Today, the process of insurance claim handling for consumers or insurance policy holders is scattered among some 2500 insurance companies, thousands of agents, adjusters, and appraisal firms, dozens of struggling call centers and countless other service providers. A great deal of the process is manual and paper-based, and almost none of it is centralized. Each company owns, operates and pays for its own processing system, each one trying to accomplish the same general goals, each system and process redundant of the competitors' systems. Such older paradigms can often benefit from newer technological advances coupled with innovative methods of doing business. The convergence of information technology, the internet and concomitant methods of doing business offer opportunities to create efficiencies by way of lower costs and greater satisfaction to consumers.
The widespread use of the Internet as it relates to the insurance industry is restructuring and combining traditional value chains, products and services into entirely new products and services which were not possible before.

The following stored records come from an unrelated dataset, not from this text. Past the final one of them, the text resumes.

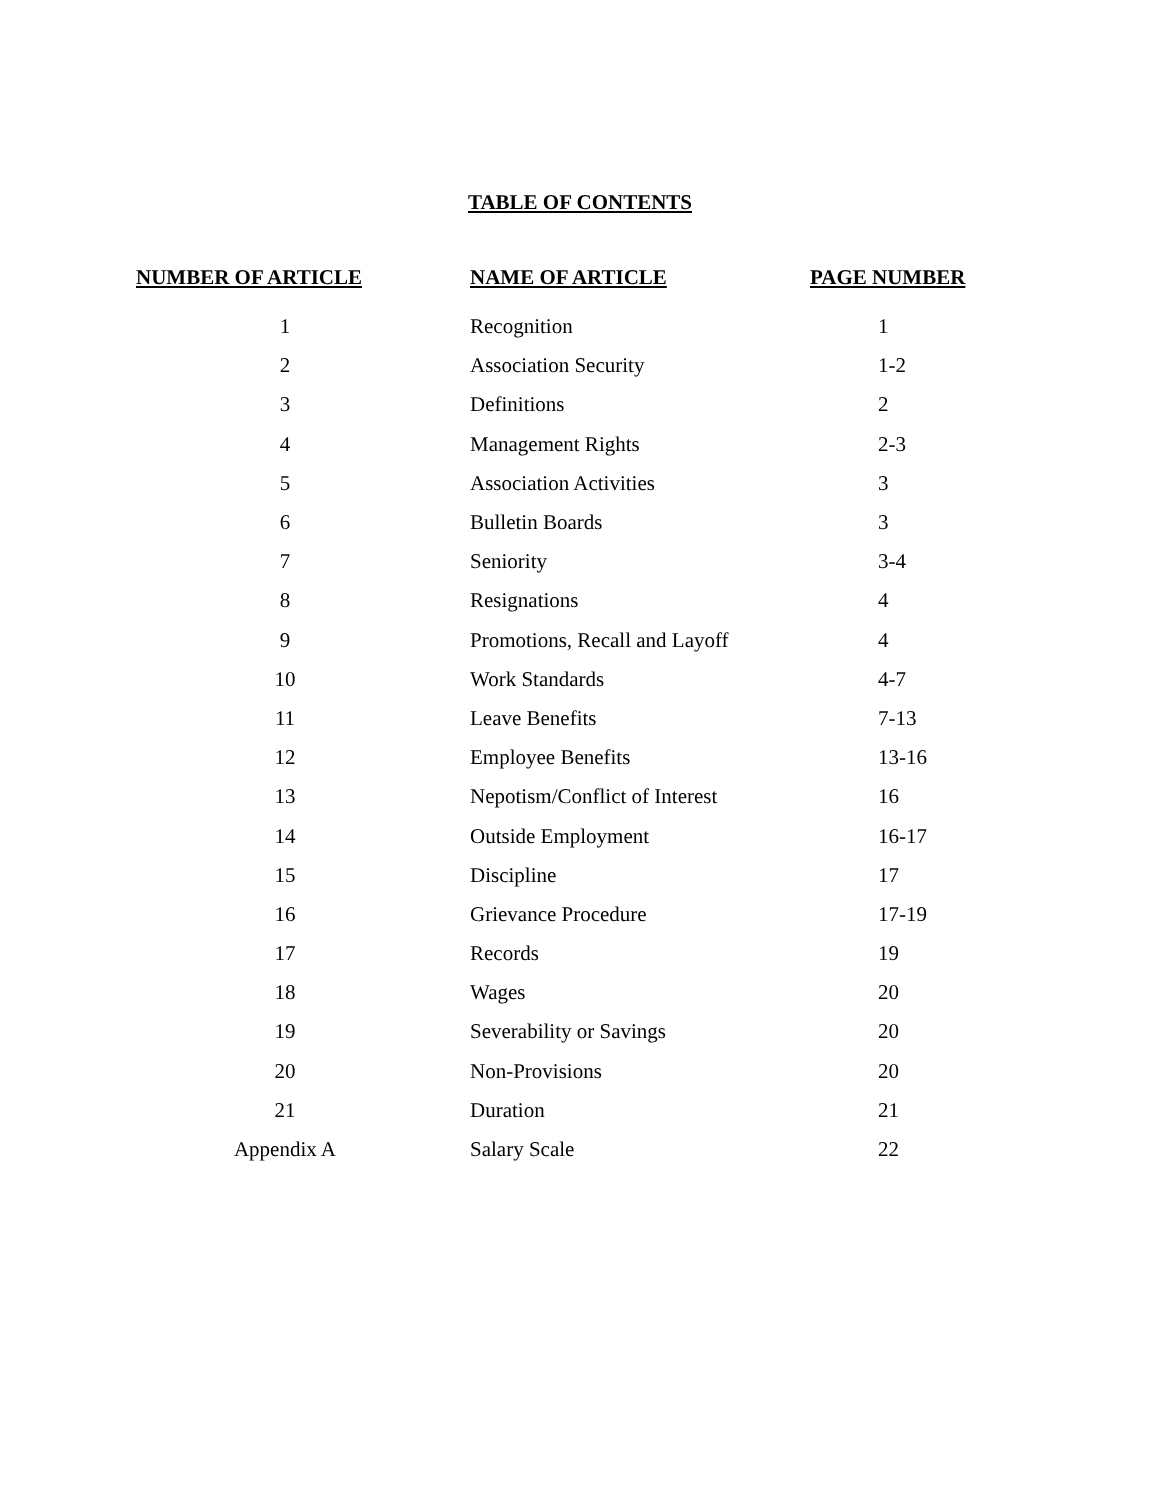TABLE OF CONTENTS
| NUMBER OF ARTICLE | NAME OF ARTICLE | PAGE NUMBER |
| --- | --- | --- |
| 1 | Recognition | 1 |
| 2 | Association Security | 1-2 |
| 3 | Definitions | 2 |
| 4 | Management Rights | 2-3 |
| 5 | Association Activities | 3 |
| 6 | Bulletin Boards | 3 |
| 7 | Seniority | 3-4 |
| 8 | Resignations | 4 |
| 9 | Promotions, Recall and Layoff | 4 |
| 10 | Work Standards | 4-7 |
| 11 | Leave Benefits | 7-13 |
| 12 | Employee Benefits | 13-16 |
| 13 | Nepotism/Conflict of Interest | 16 |
| 14 | Outside Employment | 16-17 |
| 15 | Discipline | 17 |
| 16 | Grievance Procedure | 17-19 |
| 17 | Records | 19 |
| 18 | Wages | 20 |
| 19 | Severability or Savings | 20 |
| 20 | Non-Provisions | 20 |
| 21 | Duration | 21 |
| Appendix A | Salary Scale | 22 |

This dramatic restructuring of global business and industry is creating new value chains in what is now commonly called the Network Economy.

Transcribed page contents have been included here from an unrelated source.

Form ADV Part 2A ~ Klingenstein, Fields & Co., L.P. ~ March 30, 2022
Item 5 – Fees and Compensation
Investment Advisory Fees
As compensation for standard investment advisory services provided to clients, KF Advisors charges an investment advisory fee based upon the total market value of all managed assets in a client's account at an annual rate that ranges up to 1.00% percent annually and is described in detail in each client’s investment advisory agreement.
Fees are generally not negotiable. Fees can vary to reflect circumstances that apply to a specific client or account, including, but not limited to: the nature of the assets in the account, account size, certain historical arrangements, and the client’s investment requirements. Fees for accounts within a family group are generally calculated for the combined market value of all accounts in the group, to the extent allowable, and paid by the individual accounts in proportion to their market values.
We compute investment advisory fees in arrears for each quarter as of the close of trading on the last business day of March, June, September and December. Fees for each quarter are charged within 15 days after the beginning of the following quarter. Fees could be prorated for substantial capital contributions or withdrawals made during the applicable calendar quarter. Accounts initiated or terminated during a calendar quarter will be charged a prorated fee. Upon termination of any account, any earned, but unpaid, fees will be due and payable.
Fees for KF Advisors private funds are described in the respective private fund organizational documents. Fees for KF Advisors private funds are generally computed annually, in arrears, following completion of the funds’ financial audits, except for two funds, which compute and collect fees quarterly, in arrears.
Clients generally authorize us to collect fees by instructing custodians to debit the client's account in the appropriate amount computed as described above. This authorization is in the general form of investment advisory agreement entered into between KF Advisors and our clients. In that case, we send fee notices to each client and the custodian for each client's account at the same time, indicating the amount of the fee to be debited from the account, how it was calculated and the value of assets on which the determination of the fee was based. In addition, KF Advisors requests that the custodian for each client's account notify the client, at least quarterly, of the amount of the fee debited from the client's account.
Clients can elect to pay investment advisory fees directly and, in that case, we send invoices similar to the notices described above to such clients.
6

One value chain that is likely to be changed forever is the service of taking, recording and handling routine insurance claims. Current claim handling systems are inefficient when viewed in the context of the economy as a whole. For example, every insurance company has its own claims departments, processes and associated overheads. Insurance companies must pass on the costs associated with these departments, processes and overheads in the form of higher premiums to its customers. The paradigm of submitting a loss claim to an insurance company also removes the loss payee from the process of recovering from the loss in a substantive way. As such, the present processes do not provide the insurance consumer or loss payee certain choices that may otherwise be available to satisfy the requirement for being made whole with respect to a loss.
Although the current system of handling claims has been adjusted and fine tuned, it does not employ the powerful tools of Internet communications or network economics that the Internet makes possible. To reduce insurance claim's handling costs and to realize greater levels of efficiency and customer satisfaction, newer technologies must be employed. Tremendous opportunities for revenue are possible when Internet business methods are applied to the entire claim handling process, from the moment of first report, through the reinsurance indemnity process.
The use of the Internet opens up the possibility of centralizing claims processing for an entire industry. In this manner, the insurance industry can obtain the benefits that accrue from one resource rather than the multiple disparate discrete claims handling resources that currently exist.
Through centralizing the claim process and making it accessible to the insurance consumer, the traditional institutional approach to remediating a loss is placed into the hands of the person suffering the loss. This may create opportunities to aggregate the kinds of services and products that a loss payee requires to satisfy the loss. As such, the centralized system can consider volume purchasing of services and products to satisfy the loss payee requirements. Such volume purchasing would lower the cost of goods and services that collectively the insurance industry pays today.
A centralized claim processing center that is accessible by customers, insurance companies and other institutions dealing with the claim loss process, would be beneficial in terms of standardizing a claim's fulfillment, offering choices among competing options for recovering from losses, reducing the overhead costs associated with settling claims, and creating ancillary benefits that only can be achieved from the process of centralization.
Because a centralized conduit for claims processing does not exist in the United States, it is not possible to collect the types of information and data that would be helpful in analyzing how to bring additional efficiencies to the claim loss process. For example, the collection of data regarding the universe of claims may assist in a more equitable rate setting among carriers. Another example where the collection of claim data may be advantageous is in analyzing recovery costs from certain types of losses and determining whether such losses correlate to region or other identifiable statistic.
The existence of a centralized collection of claims would allow subrogation claims files to be created. Once the value of such files are established, there may be a market for their sale. Essentially an exchange of marketable subrogation claims could be created.
Accordingly, a system and method is needed that will enable all parties involved in a loss claim process including but not limited to customers, carriers, agents, brokers, claims service representatives (CSRs), suppliers, and attorneys to resolve needs stemming from loss claims at a central, branded, secure website serving claims for multiple participating insurers. Such a site would also permit the aggregation of products and services to fulfill the loss recovery activity. Additionally, such a site would permit the aggregation of subrogation claims that could thereafter be sold or auctioned in an exchange environment.